Paul Jim: engineer, ongoing trumpet student, and photography enthusiast!
I’m amazed by the overwhelming response to my asking this question: “If you studied classical music, did it positively affect your non-music career?” So many folks are still responding, wanting to sing the praises of music (see what I did there), not only in how music benefited them career-wise, but in other aspects of their lives. Most of us who studied music though, as kids, resented the practise time and argued with our parents. And that’s the catch: sometimes parents want to give up the fight and allow their kids to quit. Understandable, but I hope they encourage their children to hang in there: the ingrates (as my dad called us three) WILL thank you later. Everyone I know whose parents agreed to stop music lessons all wished they weren’t allowed to quit. (In my family, quitting was NOT an option; get your Associate of the Royal Conservatory of Music first – THEN we’ll talk.)
In this ongoing series, posted every week or so, I’ll be speaking with doctors, lawyers, marketing professionals, accountants, actors, arts administrators, and people in all kinds of fields who studied classical music and are thankful they did. I’ll keep this going until I run out of participants. I hope you enjoy reading them as much as I did. Today, let’s meet Paul Jim, Professional Engineer, Instrumentation and Controls. Last week, we profiled his wife, Katherine Jim here . Turns out they are both engineers who expressed immense gratitude for their music lessons.
◆ ◆ ◆ ◆ ◆
# [BRIEF 1]
Reproduce the passage of the Paul Jim profile from "I’m amazed by" up to and including "THEN we’ll talk.)".
# [BRIEF 2]
According to the Paul Jim profile, who was featured in the series the week before Paul Jim?
# [BRIEF 3]
Extend the Paul Jim profile, picking up right after its last sentence.
The material that comes after the Paul Jim profile has no connection to it.
◆ ◆ ◆ ◆ ◆
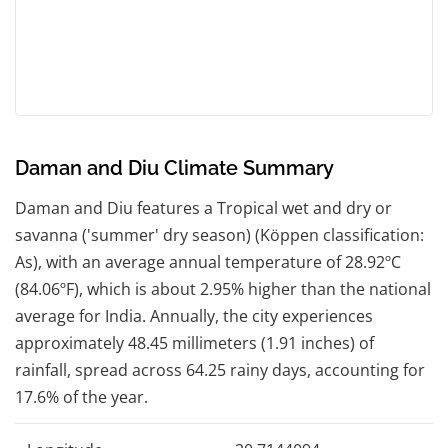
Daman and Diu Climate Summary
Daman and Diu features a Tropical wet and dry or
savanna ('summer' dry season) (Köppen classification:
As), with an average annual temperature of 28.92ºC
(84.06ºF), which is about 2.95% higher than the national
average for India. Annually, the city experiences
approximately 48.45 millimeters (1.91 inches) of
rainfall, spread across 64.25 rainy days, accounting for
17.6% of the year.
◆ ◆ ◆ ◆ ◆
# [RESPONSE 1]
I’m amazed by the overwhelming response to my asking this question: “If you studied classical music, did it positively affect your non-music career?” So many folks are still responding, wanting to sing the praises of music (see what I did there), not only in how music benefited them career-wise, but in other aspects of their lives. Most of us who studied music though, as kids, resented the practise time and argued with our parents. And that’s the catch: sometimes parents want to give up the fight and allow their kids to quit. Understandable, but I hope they encourage their children to hang in there: the ingrates (as my dad called us three) WILL thank you later. Everyone I know whose parents agreed to stop music lessons all wished they weren’t allowed to quit. (In my family, quitting was NOT an option; get your Associate of the Royal Conservatory of Music first – THEN we’ll talk.)

# [RESPONSE 2]
His wife, Katherine Jim.

# [RESPONSE 3]
Please summarize your current career, and your duties.
I work as a Supervising Engineer at an engineering consulting firm. The area of work that I am primarily involved in is in the metals and mining sector. With my job, I do get the chance to travel to very remote places that I would never have imagined travelling to. So, in addition to music, all the travelling I’ve done over the years has contributed to my great love for photography and I pick up the camera every chance I get. My passion is wildlife photography and particularly bird photography.
I love that remote travel led to a hobby! What instrument(s) did you study, and at what stage in your life?
Well, it hasn’t been exactly a straightforward path. Growing up, I studied the violin for several years and then switched over to the piano in my early teens. Neither instrument resonated with me. During high school, I was asked to play the trumpet as we were short on trumpet players. For the first couple of years, I didn’t care for the trumpet too much. I found it was quite a difficult instrument, fingering did not make sense, hitting proper pitch was difficult, etc. (and my poor family had to endure all the practising!) However, the more I played, the more I enjoyed the sound of the trumpet. It’s a very majestic sounding instrument and I knew I really wanted to learn more. But when I attended university, and then started my full-time job afterwards, I didn’t find much time to continue the trumpet (I also didn’t think practicing trumpet in the dorm would be very welcoming). After a 12-year music hiatus, I decided to start taking private trumpet lessons again and this had a dramatic impact. I found a great teacher and currently enjoy ever striving to master the trumpet.
Were music lessons intended as a hobby or did you have a performing career in mind?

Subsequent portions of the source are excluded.